Compreende-se que essa é uma disposição de alma muito inferior à primeira. Resultado: quem se arrepende por temor do Inferno só poderá ser perdoado no Sacramento da Confissão, pelos méritos infinitos de Nosso Senhor Jesus Cristo que se acrescentarão a esse seu temor. O Salmo nos ensina, portanto, que o arrependimento verdadeiramente querido por Deus não é o do homem que tem medo do Inferno, e sim o do que possui um coração contrito. Mas, acrescenta: e humilhado. Ou seja, é preciso que a pessoa tenha vergonha diante de Deus e de si mesma, do horror que praticou, e se humilhe. Os sacrifícios de animais não bastam. Podem ser até um elemento do ato de reparação, uma circunstância boa e favorável exigida por Deus na antiga lei, mas não são suficientes. O sacrifício digno de Deus é o espírito compungido, o coração contrito e humilhado.

Prefigura do Reino de Maria

Senhor, sê benigno com Sião por tua boa vontade, para que se edifiquem os muros de Jerusalém.

O salmista passa a falar da própria cidade, Sião, intercedendo por ela junto ao Senhor: “Pela benevolência de tua vontade, ó Deus, porque és santo e és bom, e tua vontade é boa e te inclina ao bem, sê misericordioso para com Sião”.

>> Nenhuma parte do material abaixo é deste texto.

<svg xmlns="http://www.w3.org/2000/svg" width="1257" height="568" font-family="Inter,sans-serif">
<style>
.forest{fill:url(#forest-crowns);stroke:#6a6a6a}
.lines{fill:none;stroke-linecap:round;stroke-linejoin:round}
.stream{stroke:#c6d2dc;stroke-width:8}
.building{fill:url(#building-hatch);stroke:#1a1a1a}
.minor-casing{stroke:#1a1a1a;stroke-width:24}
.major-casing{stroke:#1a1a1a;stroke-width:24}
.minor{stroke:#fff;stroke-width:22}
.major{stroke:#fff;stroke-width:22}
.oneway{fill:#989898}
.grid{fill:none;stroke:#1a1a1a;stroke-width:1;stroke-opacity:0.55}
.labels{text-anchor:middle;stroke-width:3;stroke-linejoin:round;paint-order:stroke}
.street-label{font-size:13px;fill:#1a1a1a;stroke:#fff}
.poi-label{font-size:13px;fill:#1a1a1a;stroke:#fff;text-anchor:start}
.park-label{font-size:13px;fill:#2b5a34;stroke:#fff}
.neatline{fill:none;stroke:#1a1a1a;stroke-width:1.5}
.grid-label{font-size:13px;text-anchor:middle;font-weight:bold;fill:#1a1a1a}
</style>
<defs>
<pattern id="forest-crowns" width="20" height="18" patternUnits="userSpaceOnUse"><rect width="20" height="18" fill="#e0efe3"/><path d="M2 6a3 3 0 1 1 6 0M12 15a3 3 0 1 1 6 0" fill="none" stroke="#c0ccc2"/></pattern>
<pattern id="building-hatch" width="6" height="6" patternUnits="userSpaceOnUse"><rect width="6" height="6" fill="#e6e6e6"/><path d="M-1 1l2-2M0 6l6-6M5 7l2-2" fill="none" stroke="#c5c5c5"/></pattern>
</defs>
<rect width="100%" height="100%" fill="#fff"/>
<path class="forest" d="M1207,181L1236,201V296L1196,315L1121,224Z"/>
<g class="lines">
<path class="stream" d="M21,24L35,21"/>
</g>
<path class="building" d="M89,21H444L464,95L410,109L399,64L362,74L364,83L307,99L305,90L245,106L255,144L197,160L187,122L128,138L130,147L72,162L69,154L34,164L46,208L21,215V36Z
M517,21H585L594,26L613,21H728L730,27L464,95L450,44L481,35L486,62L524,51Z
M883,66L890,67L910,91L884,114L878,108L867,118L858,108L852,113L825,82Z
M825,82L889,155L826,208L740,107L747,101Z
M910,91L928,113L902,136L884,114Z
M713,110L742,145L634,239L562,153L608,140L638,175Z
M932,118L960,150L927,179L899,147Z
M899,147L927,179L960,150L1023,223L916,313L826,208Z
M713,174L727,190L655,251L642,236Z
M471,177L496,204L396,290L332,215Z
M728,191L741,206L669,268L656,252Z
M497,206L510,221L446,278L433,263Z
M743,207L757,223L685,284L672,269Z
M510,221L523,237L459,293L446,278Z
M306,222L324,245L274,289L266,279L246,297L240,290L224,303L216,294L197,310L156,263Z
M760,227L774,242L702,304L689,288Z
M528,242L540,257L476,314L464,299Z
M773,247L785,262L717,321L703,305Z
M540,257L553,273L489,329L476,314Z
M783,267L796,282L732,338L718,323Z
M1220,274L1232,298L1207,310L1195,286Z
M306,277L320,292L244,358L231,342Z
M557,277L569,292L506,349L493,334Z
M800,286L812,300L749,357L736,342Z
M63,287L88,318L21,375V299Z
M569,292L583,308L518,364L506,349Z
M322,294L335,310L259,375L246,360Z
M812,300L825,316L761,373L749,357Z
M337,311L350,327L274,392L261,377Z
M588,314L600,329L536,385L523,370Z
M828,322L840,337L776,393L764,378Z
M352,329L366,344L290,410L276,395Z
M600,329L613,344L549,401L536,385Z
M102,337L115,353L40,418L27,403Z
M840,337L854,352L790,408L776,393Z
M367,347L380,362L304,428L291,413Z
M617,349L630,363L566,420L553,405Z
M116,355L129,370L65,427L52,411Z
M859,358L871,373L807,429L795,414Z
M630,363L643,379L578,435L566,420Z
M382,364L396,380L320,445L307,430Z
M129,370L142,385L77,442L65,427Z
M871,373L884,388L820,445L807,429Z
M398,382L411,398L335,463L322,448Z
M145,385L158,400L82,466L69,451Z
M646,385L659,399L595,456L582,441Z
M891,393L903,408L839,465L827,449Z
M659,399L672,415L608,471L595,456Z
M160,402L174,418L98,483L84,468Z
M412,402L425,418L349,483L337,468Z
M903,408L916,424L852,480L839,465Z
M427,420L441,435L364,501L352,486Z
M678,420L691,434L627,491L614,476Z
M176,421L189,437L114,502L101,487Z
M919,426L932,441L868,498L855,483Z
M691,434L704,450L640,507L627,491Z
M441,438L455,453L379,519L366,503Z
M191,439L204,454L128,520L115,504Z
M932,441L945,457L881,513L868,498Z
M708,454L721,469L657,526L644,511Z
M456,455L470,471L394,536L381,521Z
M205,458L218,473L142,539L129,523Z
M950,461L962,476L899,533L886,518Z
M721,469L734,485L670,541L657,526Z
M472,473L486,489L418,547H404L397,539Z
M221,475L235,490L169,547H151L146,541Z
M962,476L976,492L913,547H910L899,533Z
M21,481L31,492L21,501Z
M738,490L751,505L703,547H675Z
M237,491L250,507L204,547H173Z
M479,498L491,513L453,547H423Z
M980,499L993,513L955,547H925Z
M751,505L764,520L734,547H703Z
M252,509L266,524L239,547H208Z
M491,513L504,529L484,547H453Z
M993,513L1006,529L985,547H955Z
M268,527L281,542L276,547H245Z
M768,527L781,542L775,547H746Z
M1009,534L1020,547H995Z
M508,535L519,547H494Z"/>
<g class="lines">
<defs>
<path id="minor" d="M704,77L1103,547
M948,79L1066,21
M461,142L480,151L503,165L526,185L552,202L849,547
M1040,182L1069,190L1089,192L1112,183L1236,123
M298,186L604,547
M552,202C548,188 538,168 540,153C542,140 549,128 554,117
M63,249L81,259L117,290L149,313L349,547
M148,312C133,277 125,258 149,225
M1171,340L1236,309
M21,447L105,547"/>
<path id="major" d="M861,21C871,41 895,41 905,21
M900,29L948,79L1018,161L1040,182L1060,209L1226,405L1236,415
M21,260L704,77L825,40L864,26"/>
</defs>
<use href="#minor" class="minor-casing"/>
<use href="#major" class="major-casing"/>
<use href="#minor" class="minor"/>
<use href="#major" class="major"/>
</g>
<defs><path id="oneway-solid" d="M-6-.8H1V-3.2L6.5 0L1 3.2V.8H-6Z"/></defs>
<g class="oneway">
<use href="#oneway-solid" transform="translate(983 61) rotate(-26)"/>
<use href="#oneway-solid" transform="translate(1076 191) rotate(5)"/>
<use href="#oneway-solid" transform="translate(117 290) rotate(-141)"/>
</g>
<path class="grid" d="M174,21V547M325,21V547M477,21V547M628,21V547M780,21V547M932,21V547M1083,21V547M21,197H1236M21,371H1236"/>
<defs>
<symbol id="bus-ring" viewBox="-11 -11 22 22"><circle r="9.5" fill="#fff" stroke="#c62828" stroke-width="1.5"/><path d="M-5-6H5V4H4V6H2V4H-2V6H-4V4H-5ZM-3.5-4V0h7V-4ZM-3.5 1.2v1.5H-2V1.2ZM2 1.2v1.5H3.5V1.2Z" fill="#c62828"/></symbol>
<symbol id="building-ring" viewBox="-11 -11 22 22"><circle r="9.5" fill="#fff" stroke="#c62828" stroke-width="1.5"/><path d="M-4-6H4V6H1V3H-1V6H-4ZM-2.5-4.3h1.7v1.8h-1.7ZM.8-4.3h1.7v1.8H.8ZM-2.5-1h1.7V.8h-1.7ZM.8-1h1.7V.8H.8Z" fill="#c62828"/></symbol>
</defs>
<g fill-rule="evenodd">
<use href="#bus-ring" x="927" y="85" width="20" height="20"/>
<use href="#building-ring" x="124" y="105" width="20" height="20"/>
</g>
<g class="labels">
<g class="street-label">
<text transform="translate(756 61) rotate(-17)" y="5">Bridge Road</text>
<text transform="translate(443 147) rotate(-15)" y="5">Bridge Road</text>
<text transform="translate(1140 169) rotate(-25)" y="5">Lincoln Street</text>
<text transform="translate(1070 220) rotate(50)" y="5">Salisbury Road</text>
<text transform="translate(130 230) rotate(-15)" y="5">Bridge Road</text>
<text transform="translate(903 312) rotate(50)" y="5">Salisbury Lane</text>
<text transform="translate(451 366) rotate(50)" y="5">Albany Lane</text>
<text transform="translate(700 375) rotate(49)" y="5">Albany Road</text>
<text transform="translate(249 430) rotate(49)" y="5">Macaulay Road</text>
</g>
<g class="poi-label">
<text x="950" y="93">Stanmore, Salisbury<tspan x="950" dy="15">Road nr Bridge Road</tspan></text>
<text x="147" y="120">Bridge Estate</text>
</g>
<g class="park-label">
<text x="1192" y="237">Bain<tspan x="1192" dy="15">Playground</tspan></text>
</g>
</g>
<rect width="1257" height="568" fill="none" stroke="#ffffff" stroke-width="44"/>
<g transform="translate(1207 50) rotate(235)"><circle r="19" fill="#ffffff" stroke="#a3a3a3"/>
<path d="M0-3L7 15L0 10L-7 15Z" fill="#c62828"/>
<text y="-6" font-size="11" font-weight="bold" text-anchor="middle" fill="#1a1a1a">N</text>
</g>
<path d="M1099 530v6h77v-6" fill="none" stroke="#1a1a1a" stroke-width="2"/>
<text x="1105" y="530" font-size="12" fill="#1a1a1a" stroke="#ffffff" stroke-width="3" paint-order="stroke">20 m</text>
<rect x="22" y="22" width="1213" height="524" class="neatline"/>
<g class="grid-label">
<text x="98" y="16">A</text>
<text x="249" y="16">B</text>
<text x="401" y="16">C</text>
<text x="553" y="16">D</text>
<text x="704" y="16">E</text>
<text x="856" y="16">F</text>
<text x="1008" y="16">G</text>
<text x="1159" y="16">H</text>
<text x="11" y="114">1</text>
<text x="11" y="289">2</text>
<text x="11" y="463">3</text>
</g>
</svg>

Ele externa esse pedido porque a cidade de Sião pecou tanto quanto ele, e participam todos do mesmo cúmulo de infâmias. E a imagem dos muros de Jerusalém é muito apropriada, pois eles podiam ser destruídos pelo adversário como castigo. Naquele tempo, uma cidade sem muralhas não tinha valor, pois a qualquer momento podia sofrer a investida de inimigos, sem ter os anteparos que lhe possibilitassem a sua defesa.

Então, é como se o salmo dissesse:

“Jerusalém, pelo pecado, não merece nada, e está entregue à sua sorte. Mas, Senhor, a bondade de tua vontade, despertada pelo pranto de um coração contrito e humilhado, pode mudar os destinos dela nas tuas altas e sacrossantas ponderações. Senhor, sê benigno com Sião.”

Então aceitarás os sacrifícios legítimos; então serão colocados bezerros sobre o teu altar.

Entre outras interpretações, há aqui uma prefigura do Reino de Maria que foi previsto por São Luís Grignon de Montfort.

Como nos é grato imaginar a beleza dessa era marial, quando a Santa Igreja brilhará como uma cidade cujos muros foram fortificados! Muros altos, muros magníficos, com ameias, com barbacãs, cercando donjons e torres de ménage colossais, tudo ordenado segundo imenso esplendor.

E nessa ocasião, quando os homens tiverem corações contritos e humilhados, Deus aceitará também os dons materiais. Então será a época em que as fortunas se comprazerão em comprar pedrarias no Oriente e madeiras preciosas do Brasil a fim de confeccionar móveis para as Igrejas, para adornar os ostensórios, para honrar o Santíssimo Sacramento, para exaltar e super glorificar os altares de Jesus e de Maria….

Deus aceitará essas oferendas, porque serão apresentadas por corações contritos e humilhados. (Revista Dr. Plinio, Agosto/2003, n. 65, p. 6 a 9).